Furthermore, adopt a learning mindset. Analyse past incidents—both within your organisation and in the wider industry—to extract lessons and refine your approach. Famous supply chain attacks like CCleaner, SolarWinds, and NotPetya serve as case studies of how quickly a compromised vendor can cascade into widespread damage.


For example, the CCleaner attack in 2017 led to 2.3 million users downloading a tainted version of the software, which then targeted high-value tech companies like Intel and Microsoft. The SolarWinds breach in 2020 impacted over 18,000 organisations, including major government agencies, by embedding malware in a legitimate software update. And NotPetya, initially disguised as ransomware, wreaked havoc globally—crippling shipping giant Maersk and pharmaceutical leader Merck, causing billions in damages.

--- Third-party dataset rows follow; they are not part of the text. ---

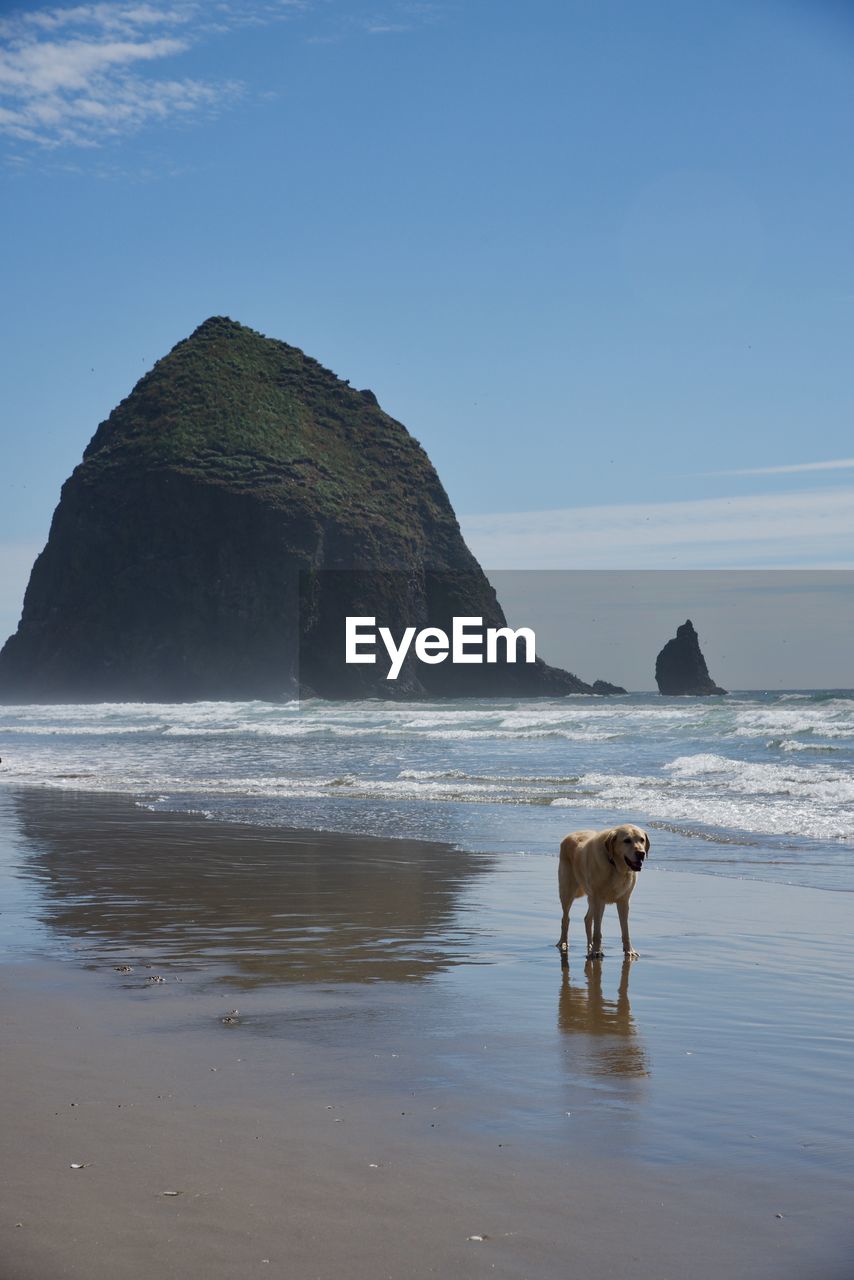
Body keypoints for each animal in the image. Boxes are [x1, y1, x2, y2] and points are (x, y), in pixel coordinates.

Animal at [558, 824, 650, 957]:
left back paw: (590, 946)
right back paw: (564, 943)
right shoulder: (599, 900)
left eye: (642, 840)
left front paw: (629, 950)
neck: (616, 866)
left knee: (587, 919)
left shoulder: (624, 901)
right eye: (627, 840)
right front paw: (596, 951)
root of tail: (568, 836)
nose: (641, 853)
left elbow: (625, 930)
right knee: (565, 919)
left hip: (591, 898)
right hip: (567, 891)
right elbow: (597, 931)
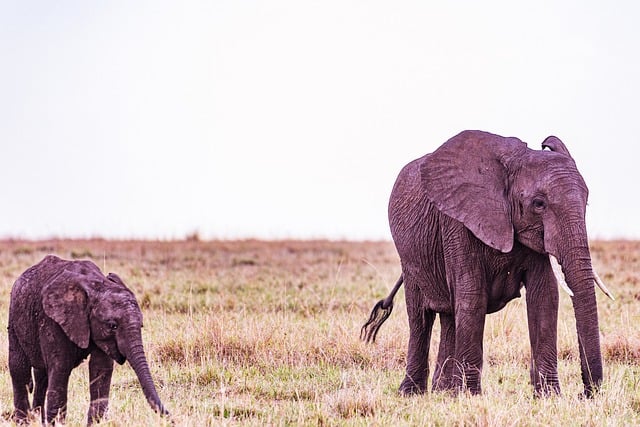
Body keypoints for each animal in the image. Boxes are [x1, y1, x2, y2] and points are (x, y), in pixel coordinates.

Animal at [9, 256, 169, 426]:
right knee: (19, 369)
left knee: (41, 375)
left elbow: (101, 369)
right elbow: (60, 368)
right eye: (113, 326)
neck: (97, 285)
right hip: (14, 316)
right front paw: (57, 423)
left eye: (141, 325)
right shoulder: (53, 320)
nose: (169, 417)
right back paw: (23, 422)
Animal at [362, 130, 612, 398]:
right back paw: (412, 393)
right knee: (421, 317)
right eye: (538, 204)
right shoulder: (458, 222)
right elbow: (472, 296)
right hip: (410, 256)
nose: (585, 394)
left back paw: (444, 392)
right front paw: (471, 396)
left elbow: (544, 298)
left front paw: (549, 397)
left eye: (586, 203)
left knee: (450, 315)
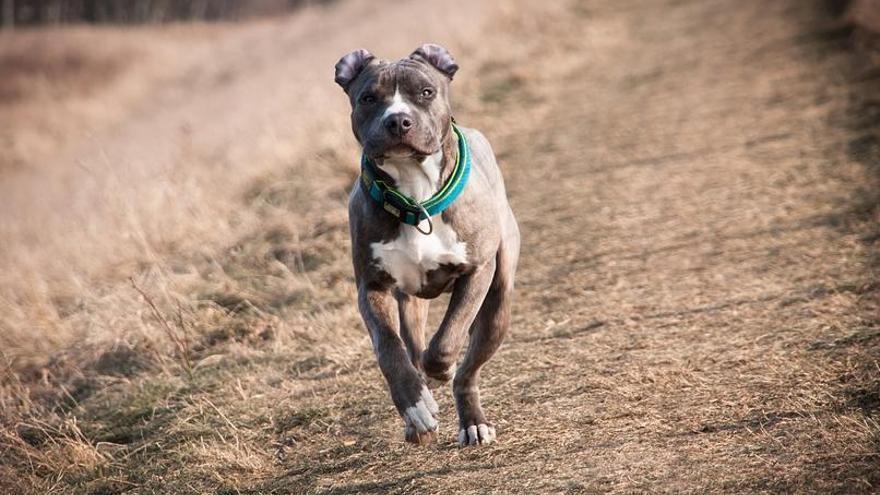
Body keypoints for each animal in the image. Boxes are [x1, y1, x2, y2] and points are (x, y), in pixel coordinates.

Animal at [334, 43, 520, 446]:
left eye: (426, 92)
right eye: (368, 98)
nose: (398, 121)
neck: (415, 195)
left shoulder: (477, 271)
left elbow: (448, 338)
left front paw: (441, 371)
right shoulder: (372, 287)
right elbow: (389, 349)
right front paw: (416, 405)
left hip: (498, 304)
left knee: (467, 370)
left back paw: (472, 421)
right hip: (411, 302)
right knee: (413, 345)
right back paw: (418, 414)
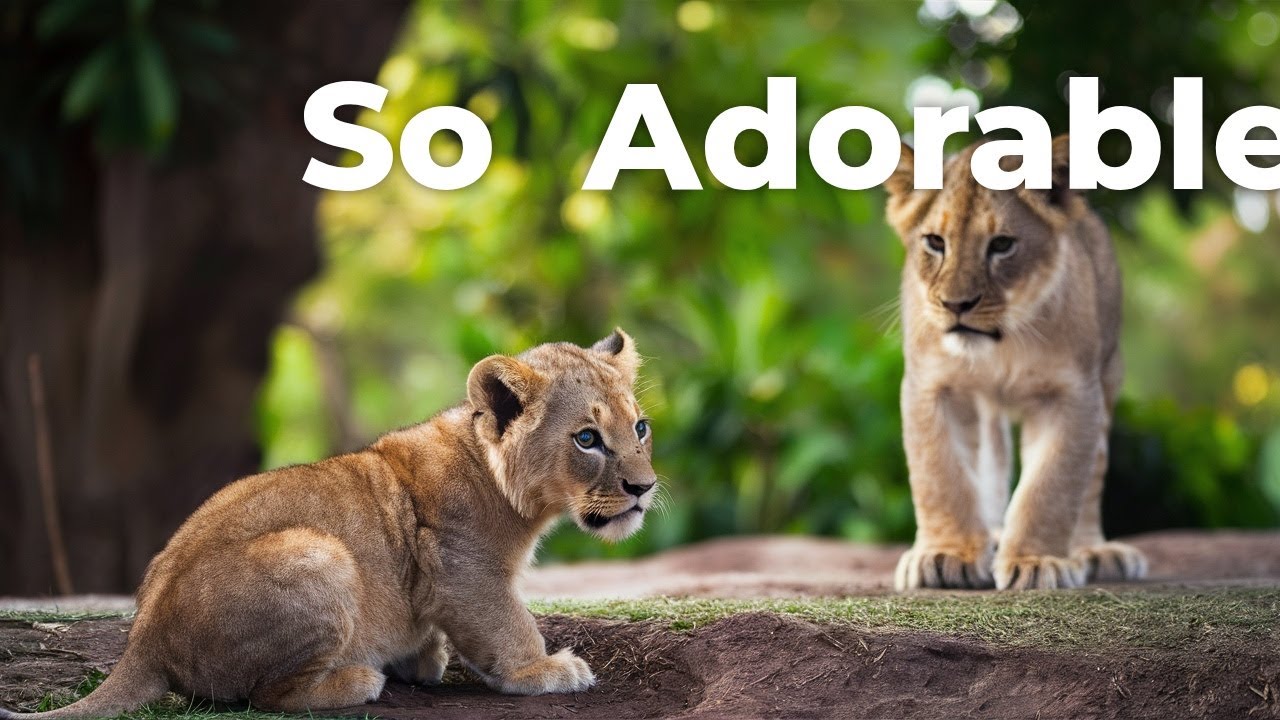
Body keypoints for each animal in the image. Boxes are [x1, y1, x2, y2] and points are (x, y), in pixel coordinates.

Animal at [2, 330, 656, 717]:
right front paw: (545, 669)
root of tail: (143, 640)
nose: (644, 489)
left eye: (640, 428)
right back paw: (356, 680)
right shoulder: (466, 571)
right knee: (265, 696)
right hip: (320, 552)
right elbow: (507, 626)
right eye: (587, 439)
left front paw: (423, 658)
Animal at [885, 136, 1147, 591]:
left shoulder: (1073, 392)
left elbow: (1052, 485)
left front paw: (1036, 562)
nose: (956, 305)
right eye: (935, 242)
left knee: (1092, 475)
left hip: (1109, 374)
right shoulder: (931, 385)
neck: (1001, 347)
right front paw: (945, 556)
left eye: (1002, 245)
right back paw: (989, 538)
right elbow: (941, 474)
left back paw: (1093, 552)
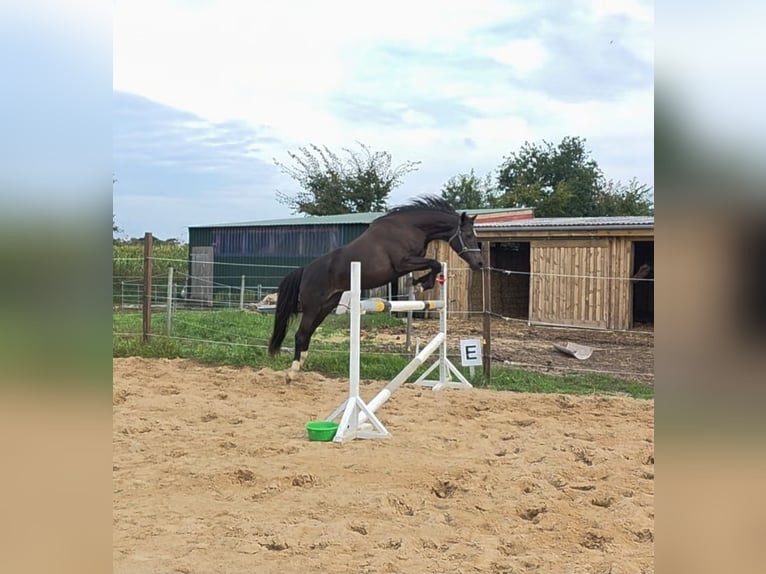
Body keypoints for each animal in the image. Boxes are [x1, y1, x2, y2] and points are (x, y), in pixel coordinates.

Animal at [268, 195, 485, 376]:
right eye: (468, 235)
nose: (479, 264)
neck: (411, 227)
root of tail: (306, 270)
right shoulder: (403, 263)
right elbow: (435, 263)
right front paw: (422, 284)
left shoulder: (408, 263)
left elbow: (435, 265)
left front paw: (418, 283)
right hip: (313, 307)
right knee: (301, 334)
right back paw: (292, 372)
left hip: (325, 306)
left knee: (307, 334)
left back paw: (300, 365)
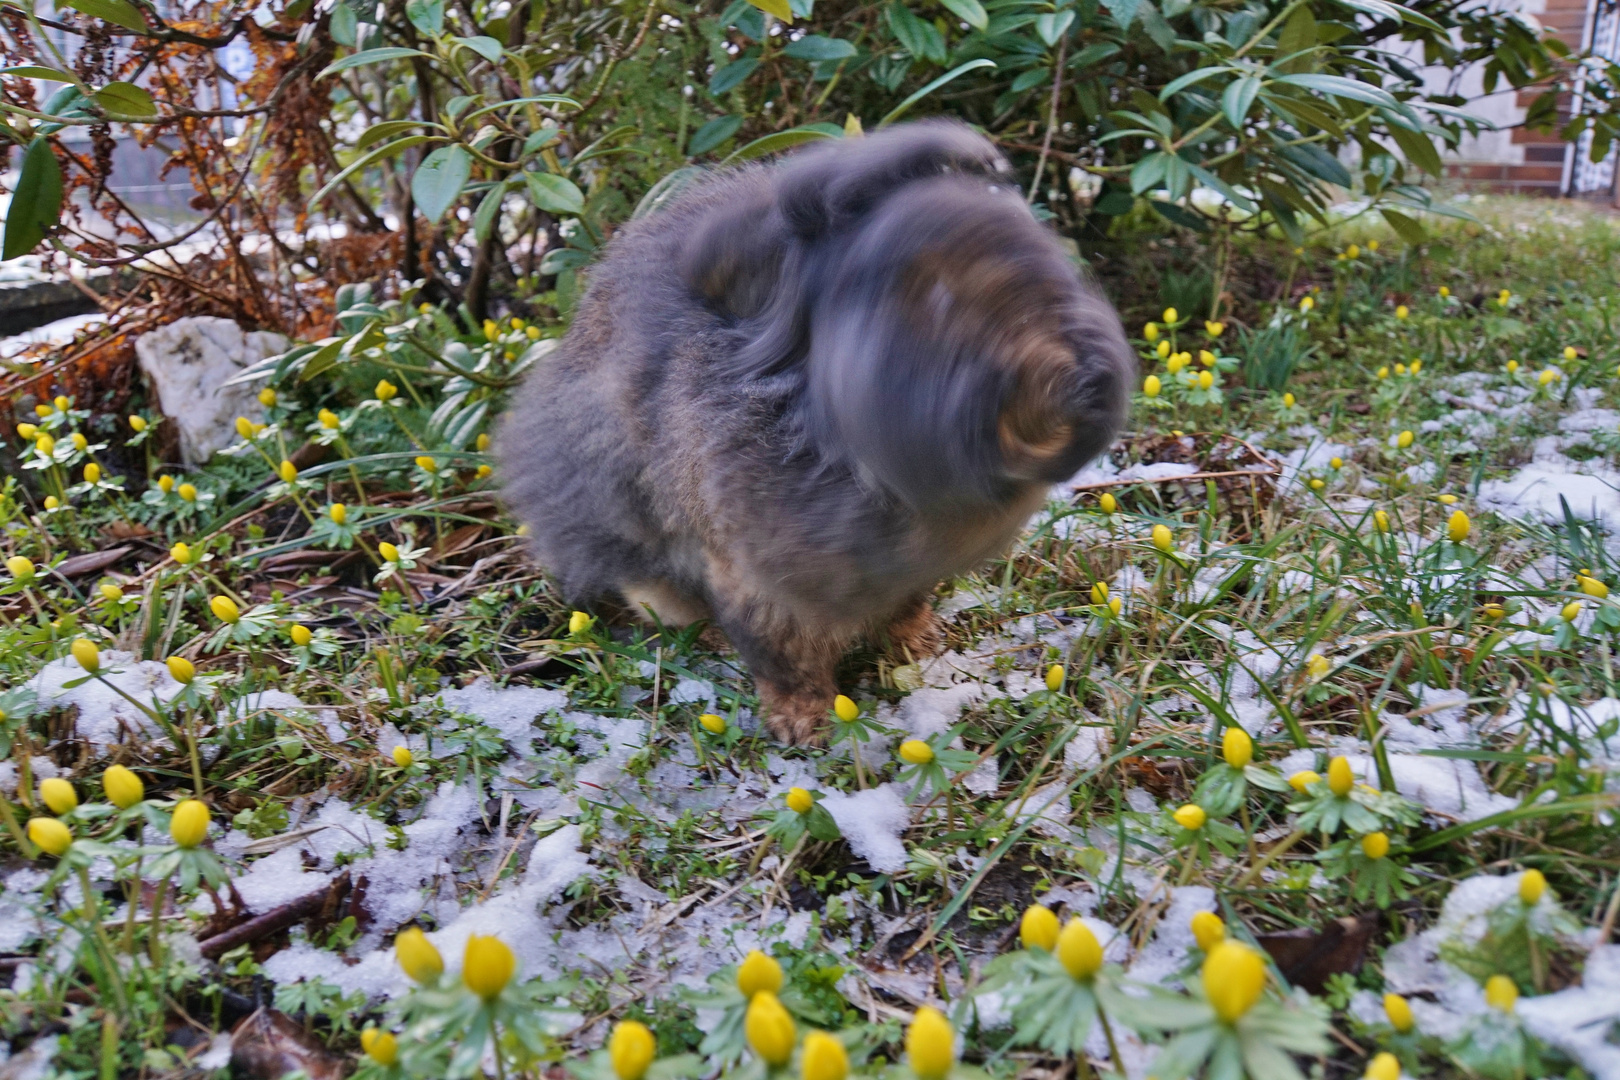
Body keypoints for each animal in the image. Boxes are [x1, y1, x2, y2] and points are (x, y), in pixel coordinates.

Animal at [498, 118, 1134, 744]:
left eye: (1043, 261)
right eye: (930, 296)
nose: (1074, 379)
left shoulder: (905, 578)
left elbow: (905, 610)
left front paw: (920, 648)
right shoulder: (758, 584)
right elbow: (783, 659)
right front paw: (804, 727)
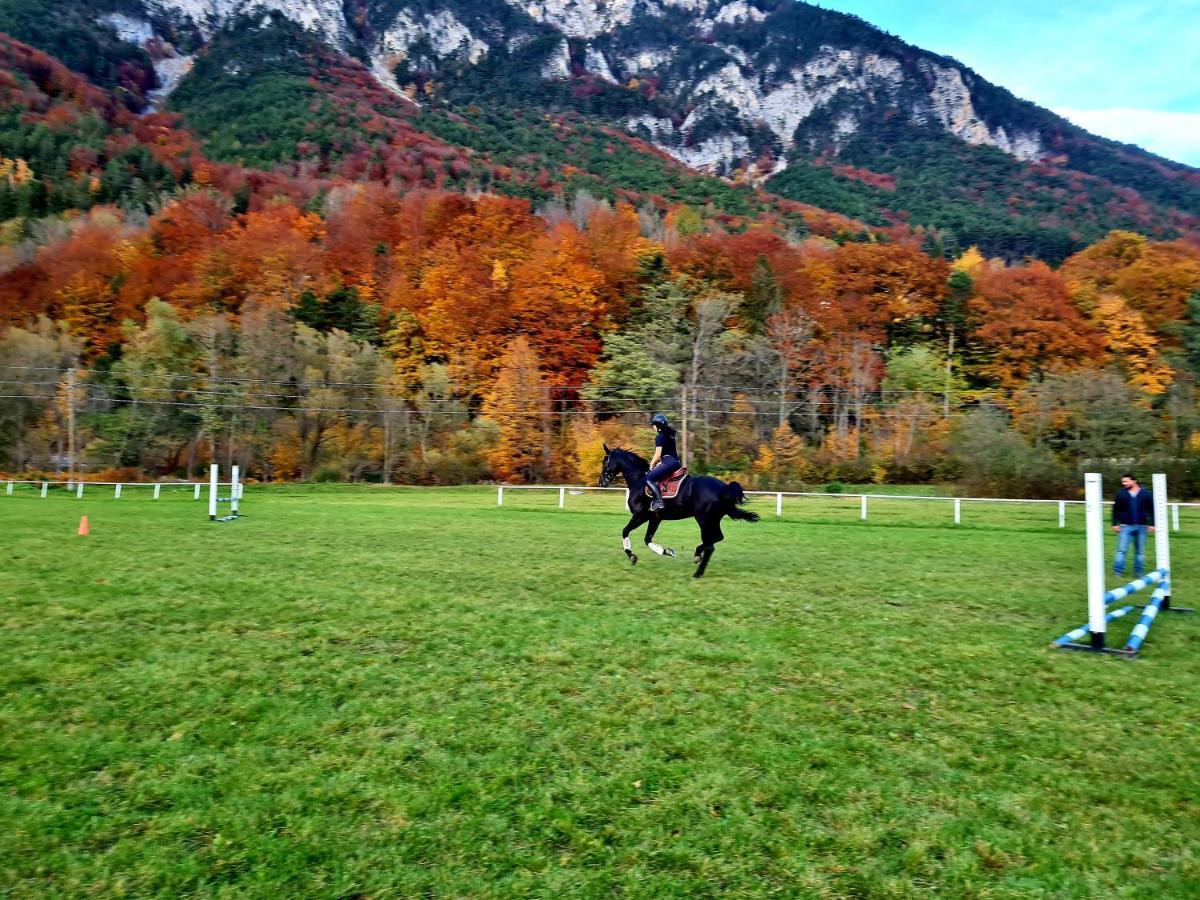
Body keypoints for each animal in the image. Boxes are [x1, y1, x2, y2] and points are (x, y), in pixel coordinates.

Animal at [597, 448, 758, 580]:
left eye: (605, 462)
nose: (601, 482)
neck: (640, 481)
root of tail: (724, 488)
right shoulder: (655, 519)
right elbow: (647, 539)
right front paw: (667, 551)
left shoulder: (640, 516)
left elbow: (625, 531)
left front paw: (631, 555)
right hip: (713, 520)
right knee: (717, 538)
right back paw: (697, 558)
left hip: (704, 520)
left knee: (710, 545)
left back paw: (698, 570)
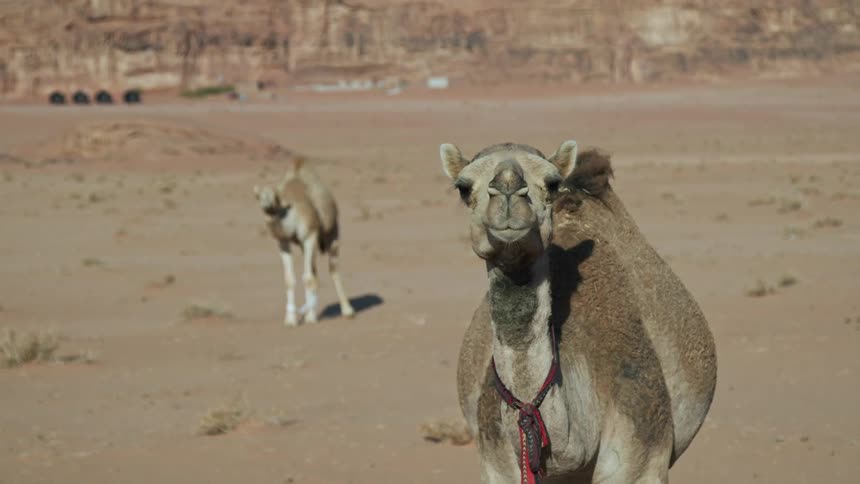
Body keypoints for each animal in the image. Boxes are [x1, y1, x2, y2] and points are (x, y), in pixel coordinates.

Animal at [254, 157, 355, 326]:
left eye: (274, 196)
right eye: (260, 196)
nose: (266, 206)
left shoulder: (310, 235)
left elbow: (307, 277)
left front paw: (310, 318)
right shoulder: (283, 241)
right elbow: (289, 279)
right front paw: (290, 320)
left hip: (332, 233)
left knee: (332, 269)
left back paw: (347, 311)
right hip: (304, 245)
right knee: (314, 272)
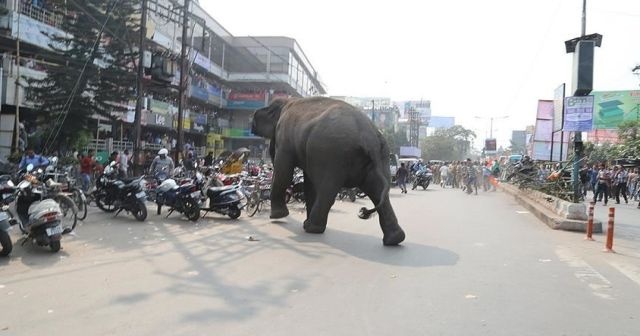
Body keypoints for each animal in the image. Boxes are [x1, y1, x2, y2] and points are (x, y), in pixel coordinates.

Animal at [251, 96, 404, 245]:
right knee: (377, 191)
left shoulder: (284, 138)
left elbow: (284, 173)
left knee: (327, 191)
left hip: (332, 155)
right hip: (378, 158)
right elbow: (309, 183)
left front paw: (278, 216)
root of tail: (369, 137)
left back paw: (311, 228)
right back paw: (395, 239)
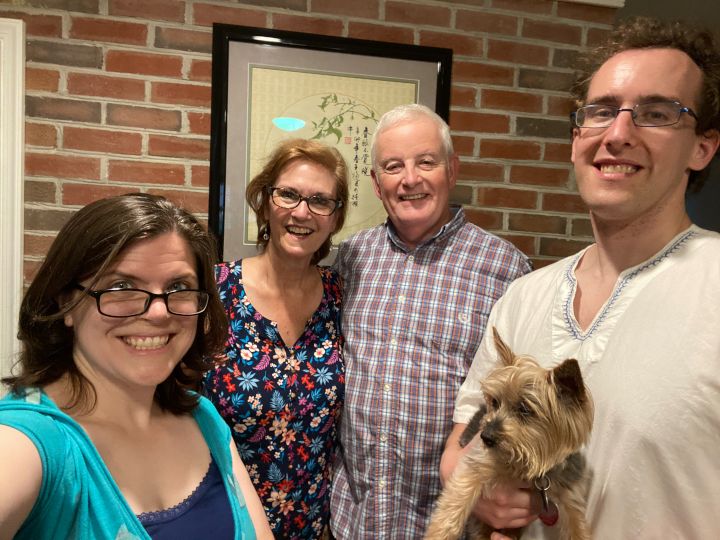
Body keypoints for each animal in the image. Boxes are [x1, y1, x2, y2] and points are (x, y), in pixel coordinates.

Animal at [425, 328, 593, 540]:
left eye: (524, 409)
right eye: (495, 402)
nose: (485, 436)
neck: (526, 461)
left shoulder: (569, 489)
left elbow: (577, 524)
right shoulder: (478, 464)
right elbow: (456, 500)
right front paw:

Each of these incidents had one thing in common: a trusted supplier was used as a trojan horse. They underscore the importance of moving from reactive to proactive—where security is not a checkbox at the end, but a mindset from the beginning.

The Bottom Line

Supply chain attacks are not just IT problems; they are business-critical threats that can cripple operations, damage reputations, and compromise national security. The complexity and interconnectedness of modern supply chains mean that no single organisation can go it alone. Success depends on building a security-first culture across your entire network of suppliers and partners.


By following Cybergen’s four-stage model—understanding risks, establishing control, checking arrangements, and driving continuous improvement—you can create a more secure, resilient, and trustworthy supply chain. This is no longer optional; it’s essential for survival in an increasingly hostile cyber landscape.

Stay proactive. Stay informed. And most importantly—stay secure.